According to Microsoft, Fireworks AI already processes more than 13 trillion tokens each day and handles roughly 180,000 requests per second. Its infrastructure can generate more than 1,000 tokens per second on large models, making it suitable for demanding enterprise workloads.

Through Microsoft Foundry, developers can access Fireworks AI capabilities directly from Azure endpoints. This allows organizations to evaluate and deploy models without building their own custom serving infrastructure.

Developers can access several major open models

The integration gives developers access to a growing catalog of open models through the Foundry platform. Supported models currently include:

  • DeepSeek V3.2
  • OpenAI gpt-oss-120b
  • Kimi K2.5
  • MiniMax M2.5

These models can be evaluated and deployed within the same environment used for enterprise management and governance.

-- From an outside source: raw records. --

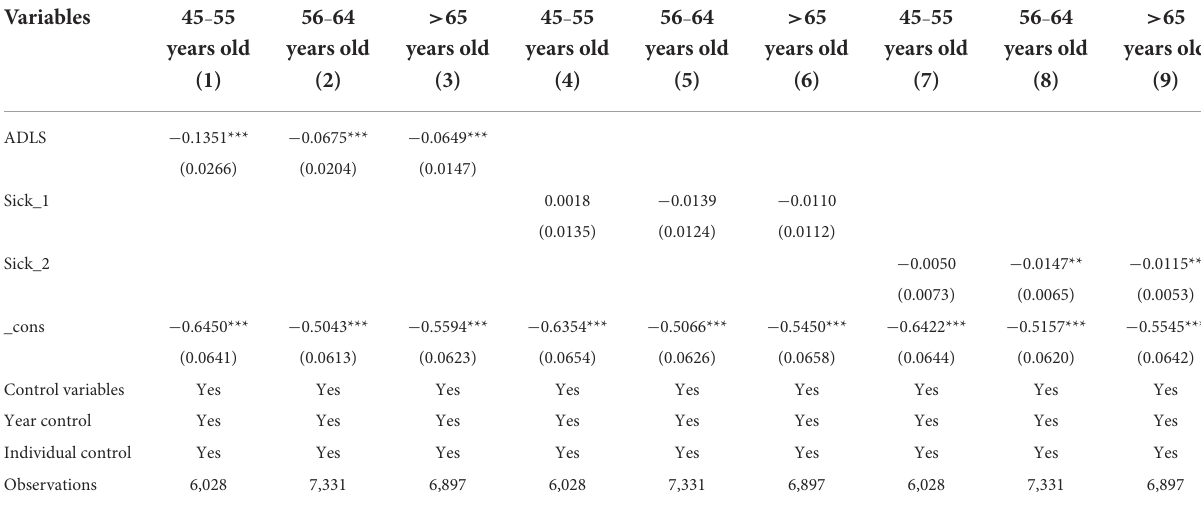
TABLE 6 Results of age groups.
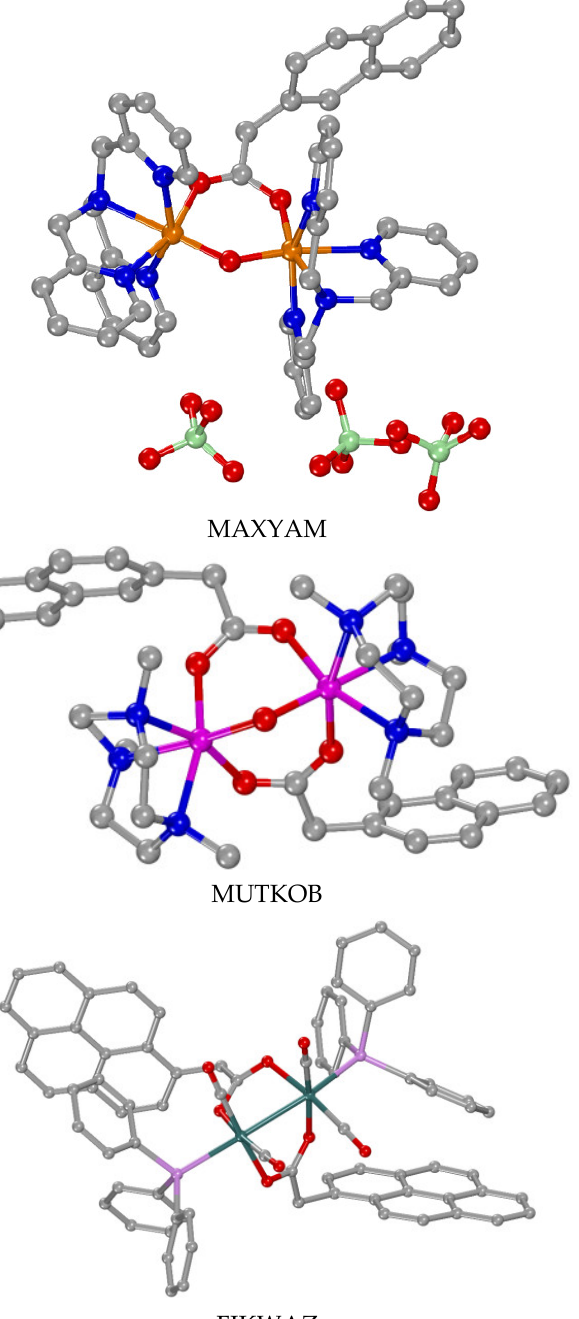
Figure 18. Molecular structures of selected complexes bearing only bidentate bridging (µ–Ο,Ο’) ligands. MAXYAM = [Fe 2 (µ 2 –O)(µ 2 –N2A–O,O′)(TPA) 2 ](ClO 4 ) 3 [65]; LANDUB = [Cu 2 (µ 2 –N2A–O,O′) 4 (DMF) 2 ] [68]; MUTKOB = [Zn 2 (µ 2 –OH)(µ 2 –N2A–O,O′) 2 (TACN–Me 3 ) 2 ](ClO 4 ) [66]; RANHIA = [Cu 2 (µ 2 –NAP–O,O′) 4 (3pic) 2 ] [48]; YISFIR = [Ru 2 (µ 2 –N2A–O,O′) 4 (H 2 O) 2 ](PF 6 )·THF [71] and FIKWAZ = [Ru 2 (µ 2 –PYA–O,O′) 2 (CO) 4 (PPh 3 ) 2 ] [35]. Hydrogen atoms, disordered atoms and solvate molecules are omitted for clarity reasons. Color code for atoms: C: gray, O: red, N: blue, Co: orange; Cu: green; Cl: light green; Zn: magenta; P: pink and Ru: petrol green. The figures of the structures were adapted from the corresponding references.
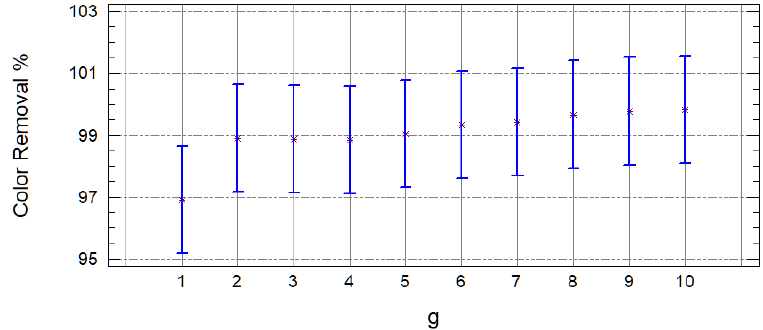
Figure 6. Mean chart of the color removal efficiency in FE, according to the amount (g) of carbon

The system also supports bring-your-own-weights (BYOW), allowing teams to deploy custom or fine-tuned models alongside the hosted catalog.

Flexible deployment options for experimentation and production

Developers using Fireworks AI within Foundry can choose between different deployment models depending on workload requirements.

For early testing and experimentation, serverless pay-per-token inference allows teams to run models without reserving dedicated infrastructure. This approach helps developers quickly evaluate different models and performance configurations.

For production workloads, Microsoft offers provisioned throughput units (PTUs). These provide predictable performance levels and consistent capacity for applications that require stable response times and throughput.

Part of Microsoft’s broader open AI strategy

The Fireworks AI integration reflects Microsoft’s broader strategy to support the full lifecycle of open AI models within Azure. Instead of forcing organizations to manage multiple tools and infrastructure layers, the company is positioning Foundry as a single platform for evaluating, deploying, and operating AI systems.

By combining high-performance inference with enterprise governance and development tools, Microsoft hopes to make it easier for organizations to build scalable AI applications using open models.

The company says the approach reduces operational complexity while giving developers flexibility to experiment with different models and deployment strategies.

AI ecosystem competition continues to accelerate

The Foundry update comes amid rapid developments across the AI ecosystem.

Microsoft recently announced Wave 3 of Microsoft 365 Copilot, introducing new agentic AI capabilities designed to automate tasks across enterprise workflows.

Meanwhile, Google has expanded Gemini AI features across its Workspace productivity tools, and OpenAI has launched a program offering six months of free ChatGPT Pro access to open-source developers who build using its Codex platform.

As enterprises continue exploring open models and AI infrastructure platforms, competition between major technology companies is expected to intensify.